Lesetext »
....

Piranha

Piranha, Regenwald Südamerikas © K. Wothe

 

Piranha

 

Ordnung:
Piranhas gehören zur Familie der Salmlerartigen (Characiformes) und man unterscheidet sie in fünf südamerikanische Fischgattungen. Insgesamt sind 39 Arten bekannt.

Familie:
Piranhas gehören zur Familie der Echten Sammler (Characidae), wobei sie der Unterfamilie der Sägesammler (Serrasalminae) zugeordnet sind.

Verbreitung/Lebensraum:
Das Einzugsgebiet der Piranhas erstreckt sich über den gesamten Orinoco, also vom Norden Südamerikas bis in die subtropischen Bereiche des Rio Paraguay im Süden. Verschieden Arten können in denselben Gewässern vorkommen.

Aussehen:
Piranhas sind zumeist hochrückige, seitlich stark abgeflachte Schwarmfische mit sehr scharfen Zähnen. Die Rückenflosse ist häufig verhältnismäßig lang. Sie erreichen eine Größe von ca. 15-40 cm.

Ernährung:
Piranhas jagen vor allem Fische und Krustentiere, greifen aber auch größere Wirbeltiere an, da sie mit ihren scharfen Zähnen problemlos größere Fleischstücke aus der Beute herausreißen können. Obwohl die Piranhas relativ aggressiv sind, ist das oft blutrünstige Bild in Filmen und Erzählungen maßlos übertrieben. Menschen haben bisher nur kleinere Bisswunden davongetragen.

....

Extrahierte Daten »
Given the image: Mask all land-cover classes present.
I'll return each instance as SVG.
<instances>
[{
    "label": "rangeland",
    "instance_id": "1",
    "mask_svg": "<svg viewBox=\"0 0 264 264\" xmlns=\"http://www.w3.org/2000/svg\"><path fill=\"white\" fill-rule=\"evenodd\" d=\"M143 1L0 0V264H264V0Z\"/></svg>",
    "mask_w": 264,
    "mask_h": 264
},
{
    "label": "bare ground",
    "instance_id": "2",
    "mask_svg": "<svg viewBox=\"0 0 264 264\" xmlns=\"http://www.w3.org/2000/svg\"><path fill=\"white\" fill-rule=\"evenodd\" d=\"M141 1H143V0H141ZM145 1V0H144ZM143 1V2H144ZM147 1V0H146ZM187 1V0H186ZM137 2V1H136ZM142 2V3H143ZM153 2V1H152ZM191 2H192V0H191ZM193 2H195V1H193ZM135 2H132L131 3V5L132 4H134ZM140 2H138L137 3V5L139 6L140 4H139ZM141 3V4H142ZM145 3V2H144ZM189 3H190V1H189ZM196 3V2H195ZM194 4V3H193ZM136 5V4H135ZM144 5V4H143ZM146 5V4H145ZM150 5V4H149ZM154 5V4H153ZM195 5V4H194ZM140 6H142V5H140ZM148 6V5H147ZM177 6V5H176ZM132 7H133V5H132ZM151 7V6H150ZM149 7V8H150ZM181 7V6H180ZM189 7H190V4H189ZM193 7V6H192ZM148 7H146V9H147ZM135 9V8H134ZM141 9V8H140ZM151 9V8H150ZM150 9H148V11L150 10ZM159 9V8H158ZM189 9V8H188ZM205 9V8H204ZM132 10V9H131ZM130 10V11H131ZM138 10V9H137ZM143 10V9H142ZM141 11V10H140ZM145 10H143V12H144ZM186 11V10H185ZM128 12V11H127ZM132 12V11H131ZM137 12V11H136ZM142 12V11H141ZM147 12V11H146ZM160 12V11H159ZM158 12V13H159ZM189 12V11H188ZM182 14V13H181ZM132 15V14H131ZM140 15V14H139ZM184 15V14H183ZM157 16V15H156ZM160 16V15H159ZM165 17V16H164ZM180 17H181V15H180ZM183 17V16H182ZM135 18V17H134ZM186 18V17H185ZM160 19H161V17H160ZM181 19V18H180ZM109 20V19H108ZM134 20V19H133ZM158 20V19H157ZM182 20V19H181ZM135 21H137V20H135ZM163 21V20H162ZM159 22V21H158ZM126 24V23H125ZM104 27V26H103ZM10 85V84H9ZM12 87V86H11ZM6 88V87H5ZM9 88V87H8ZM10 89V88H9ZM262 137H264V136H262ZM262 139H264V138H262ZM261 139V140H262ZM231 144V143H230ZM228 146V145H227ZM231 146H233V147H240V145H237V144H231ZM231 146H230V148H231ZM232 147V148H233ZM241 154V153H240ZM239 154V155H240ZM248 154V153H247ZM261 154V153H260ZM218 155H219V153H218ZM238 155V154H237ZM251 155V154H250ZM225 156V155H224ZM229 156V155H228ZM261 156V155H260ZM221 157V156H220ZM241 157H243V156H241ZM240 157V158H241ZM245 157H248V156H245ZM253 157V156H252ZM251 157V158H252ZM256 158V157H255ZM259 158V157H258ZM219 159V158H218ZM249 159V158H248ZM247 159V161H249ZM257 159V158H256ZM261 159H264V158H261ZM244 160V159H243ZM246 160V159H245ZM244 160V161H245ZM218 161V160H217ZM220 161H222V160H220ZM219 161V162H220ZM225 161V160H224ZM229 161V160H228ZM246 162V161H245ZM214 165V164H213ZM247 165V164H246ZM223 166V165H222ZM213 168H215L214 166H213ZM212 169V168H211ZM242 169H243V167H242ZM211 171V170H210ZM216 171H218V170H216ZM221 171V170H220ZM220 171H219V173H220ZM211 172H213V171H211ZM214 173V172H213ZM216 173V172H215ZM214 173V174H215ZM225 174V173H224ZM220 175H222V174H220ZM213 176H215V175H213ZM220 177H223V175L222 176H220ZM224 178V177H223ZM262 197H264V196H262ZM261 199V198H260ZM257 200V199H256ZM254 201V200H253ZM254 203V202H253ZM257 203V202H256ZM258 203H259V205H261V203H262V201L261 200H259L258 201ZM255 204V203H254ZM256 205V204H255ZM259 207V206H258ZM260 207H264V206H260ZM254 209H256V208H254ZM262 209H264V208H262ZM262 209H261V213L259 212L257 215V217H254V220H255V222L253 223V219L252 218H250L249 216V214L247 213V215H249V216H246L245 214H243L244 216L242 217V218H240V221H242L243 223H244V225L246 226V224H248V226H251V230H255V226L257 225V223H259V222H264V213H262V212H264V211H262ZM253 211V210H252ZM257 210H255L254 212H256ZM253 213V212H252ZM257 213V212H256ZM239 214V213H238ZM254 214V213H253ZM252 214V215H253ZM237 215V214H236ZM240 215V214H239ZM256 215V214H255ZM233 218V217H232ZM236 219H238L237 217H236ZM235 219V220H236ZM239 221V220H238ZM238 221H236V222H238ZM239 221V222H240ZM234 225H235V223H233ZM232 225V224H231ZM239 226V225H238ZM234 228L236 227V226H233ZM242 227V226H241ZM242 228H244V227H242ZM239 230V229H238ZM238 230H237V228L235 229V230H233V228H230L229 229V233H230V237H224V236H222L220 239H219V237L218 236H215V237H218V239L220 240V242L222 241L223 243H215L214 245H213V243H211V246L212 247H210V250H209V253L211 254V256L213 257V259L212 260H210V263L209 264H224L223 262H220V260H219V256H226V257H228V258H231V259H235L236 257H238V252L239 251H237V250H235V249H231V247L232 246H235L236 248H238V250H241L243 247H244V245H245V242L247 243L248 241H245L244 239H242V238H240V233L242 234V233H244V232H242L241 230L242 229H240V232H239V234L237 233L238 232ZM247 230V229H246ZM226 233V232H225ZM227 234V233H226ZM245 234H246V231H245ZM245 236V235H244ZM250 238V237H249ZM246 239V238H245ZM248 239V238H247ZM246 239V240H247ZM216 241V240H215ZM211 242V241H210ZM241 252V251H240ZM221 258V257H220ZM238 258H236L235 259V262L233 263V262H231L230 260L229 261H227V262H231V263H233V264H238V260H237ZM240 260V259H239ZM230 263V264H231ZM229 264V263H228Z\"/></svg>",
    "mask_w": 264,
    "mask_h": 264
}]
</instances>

....

Arbeitsauftrag 1 »
Beantworten Sie mithilfe des Lesetexts die folgenden Fragen.
(a) Wie viele Piranha-Arten sind insgesamt bekannt?
(b) Welche Größe erreichen Piranhas?
(c) Welche Tiere jagen Piranhas vor allem?
Arbeitsauftrag 2 » Schreiben Sie aus dem Lesetext wortgetreu den Abschnitt ab, der mit den Worten „Piranha, Regenwald Südamerikas“ beginnt und mit „(Serrasalminae) zugeordnet sind.“ endet.
Die Einträge stehen in keinem Zusammenhang mit dem Lesetext.

Schriftliche Antwort 1 »
(a) Insgesamt sind 39 Arten bekannt.
(b) Piranhas erreichen eine Größe von ca. 15–40 cm.
(c) Piranhas jagen vor allem Fische und Krustentiere.

Schriftliche Antwort 2 »
Piranha, Regenwald Südamerikas © K. Wothe

 

Piranha

 

Ordnung:
Piranhas gehören zur Familie der Salmlerartigen (Characiformes) und man unterscheidet sie in fünf südamerikanische Fischgattungen. Insgesamt sind 39 Arten bekannt.

Familie:
Piranhas gehören zur Familie der Echten Sammler (Characidae), wobei sie der Unterfamilie der Sägesammler (Serrasalminae) zugeordnet sind.